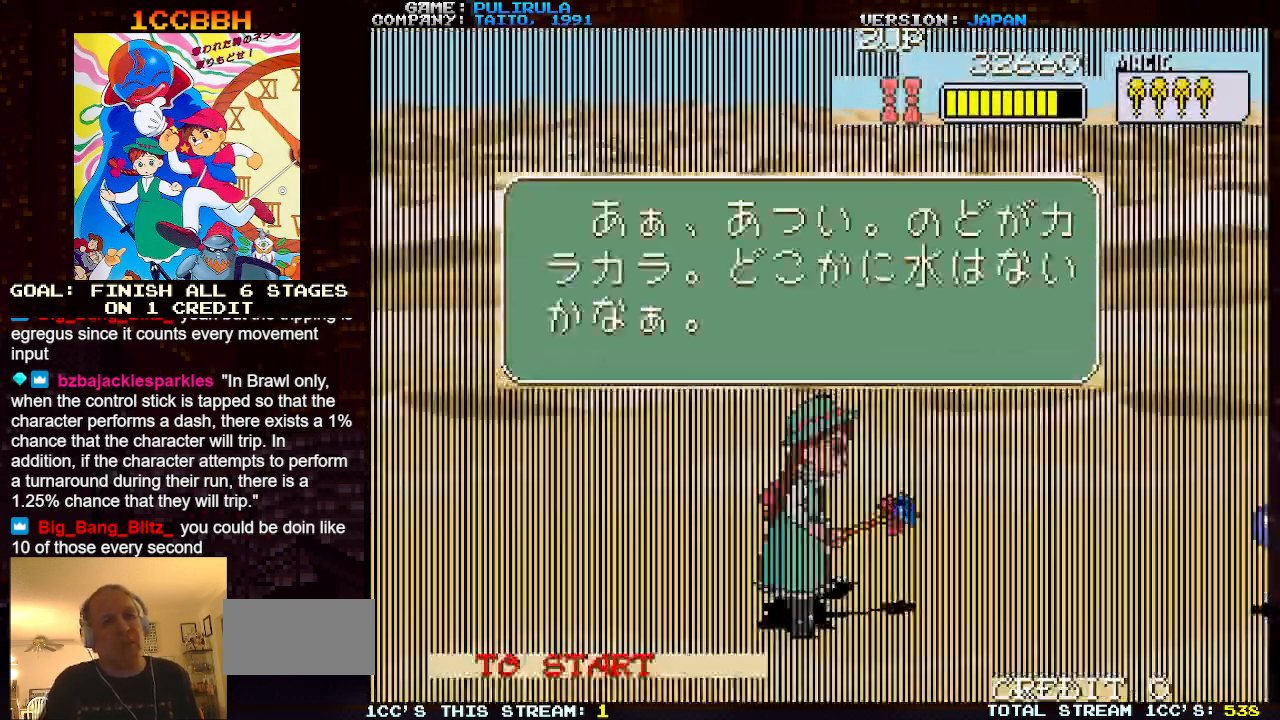
{"buttons": [], "left_stick": "center", "events": []}
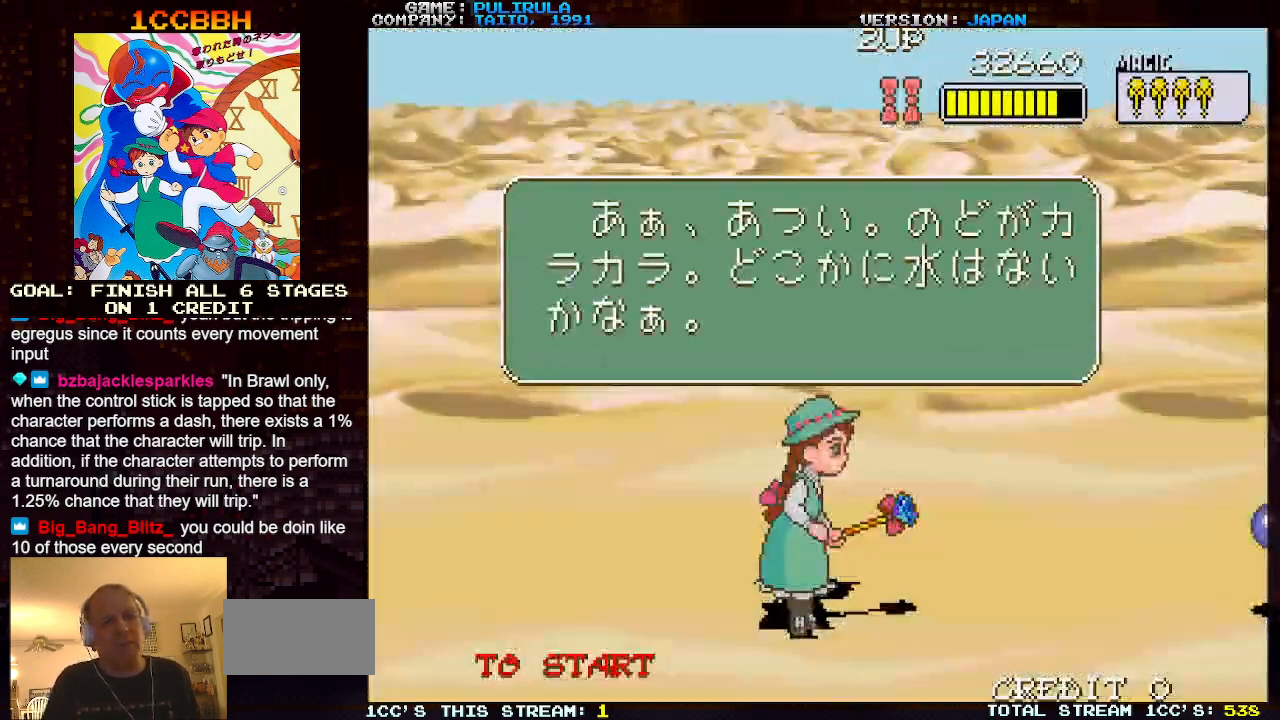
{"buttons": [], "left_stick": "center", "events": []}
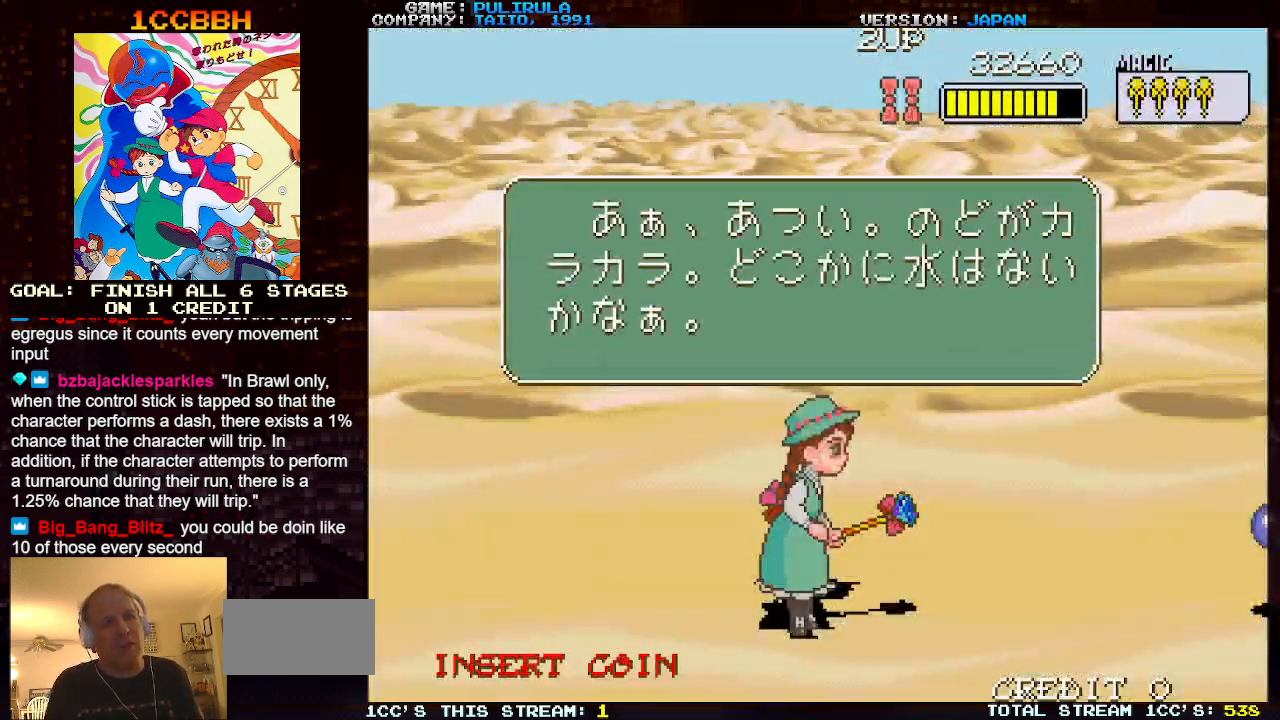
{"buttons": [], "left_stick": "center", "events": [[467, "SQUARE", "down"], [501, "SQUARE", "up"]]}
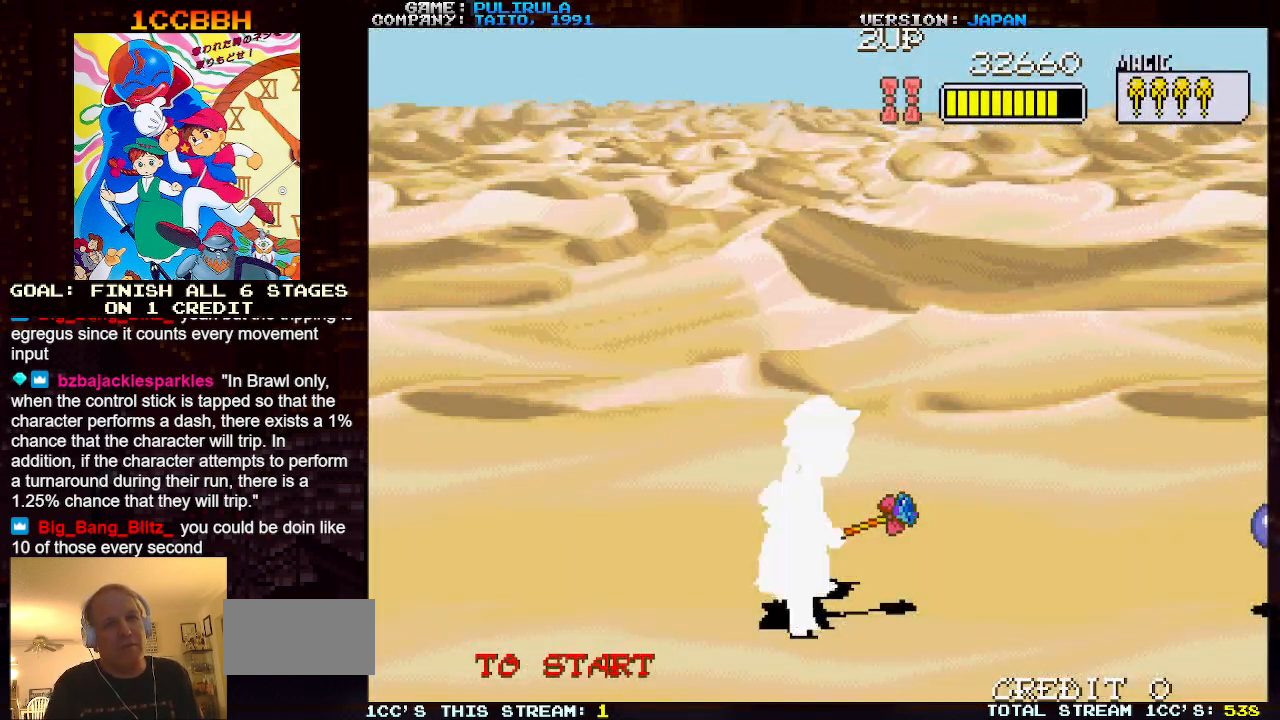
{"buttons": ["SQUARE"], "left_stick": "down", "events": [[450, "left_stick", "down"], [500, "SQUARE", "down"]]}
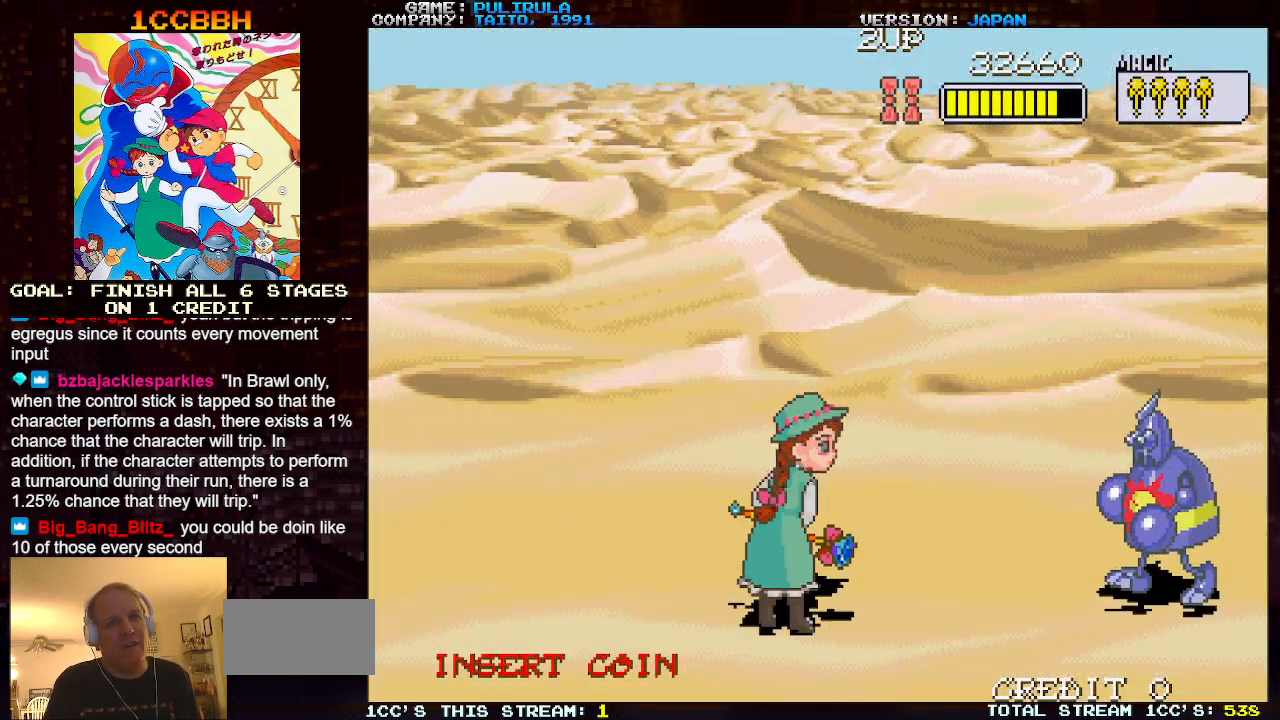
{"buttons": [], "left_stick": "center", "events": [[100, "SQUARE", "up"], [150, "left_stick", "center"]]}
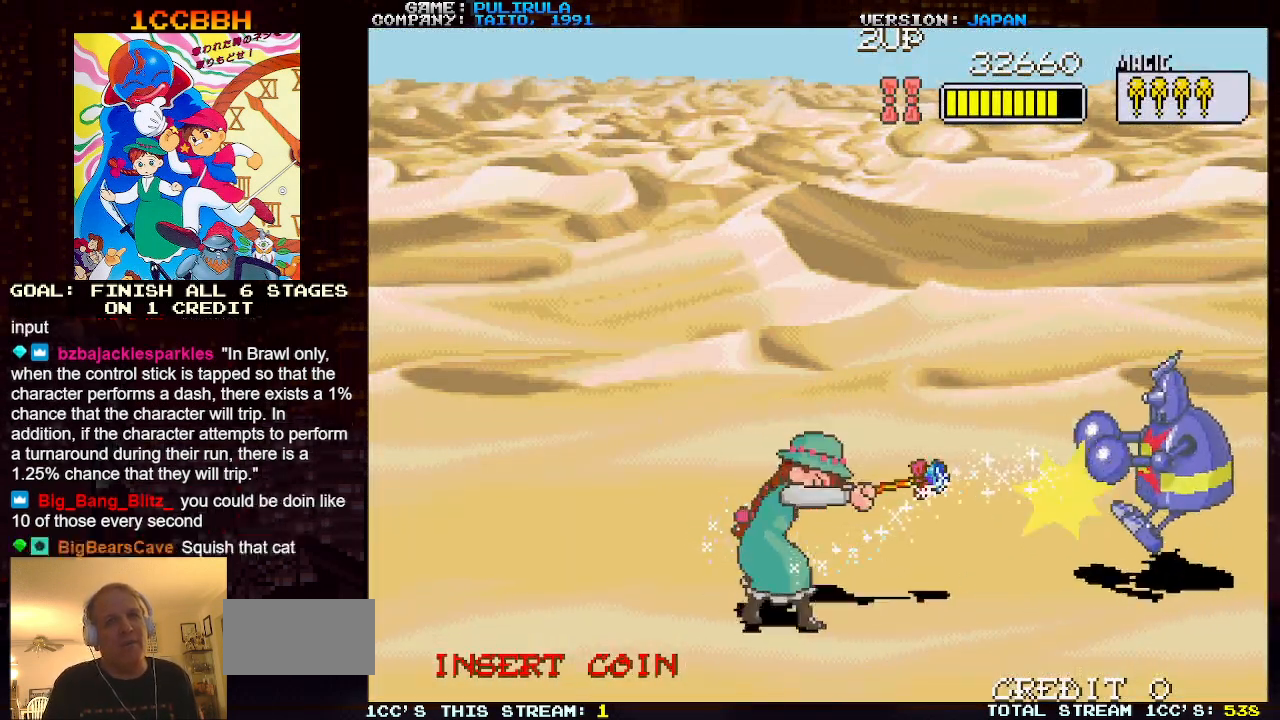
{"buttons": [], "left_stick": "right", "events": [[484, "left_stick", "right"]]}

_ _ _ _

§ **GOAL OF THE EXERCISE**:
Please set down the whole listing above exactly and skip every picture.

§ **EXERCISE SOLUTION**:
{"buttons": [], "left_stick": "center", "events": []}
{"buttons": [], "left_stick": "center", "events": []}
{"buttons": [], "left_stick": "center", "events": [[467, "SQUARE", "down"], [501, "SQUARE", "up"]]}
{"buttons": ["SQUARE"], "left_stick": "down", "events": [[450, "left_stick", "down"], [500, "SQUARE", "down"]]}
{"buttons": [], "left_stick": "center", "events": [[100, "SQUARE", "up"], [150, "left_stick", "center"]]}
{"buttons": [], "left_stick": "right", "events": [[484, "left_stick", "right"]]}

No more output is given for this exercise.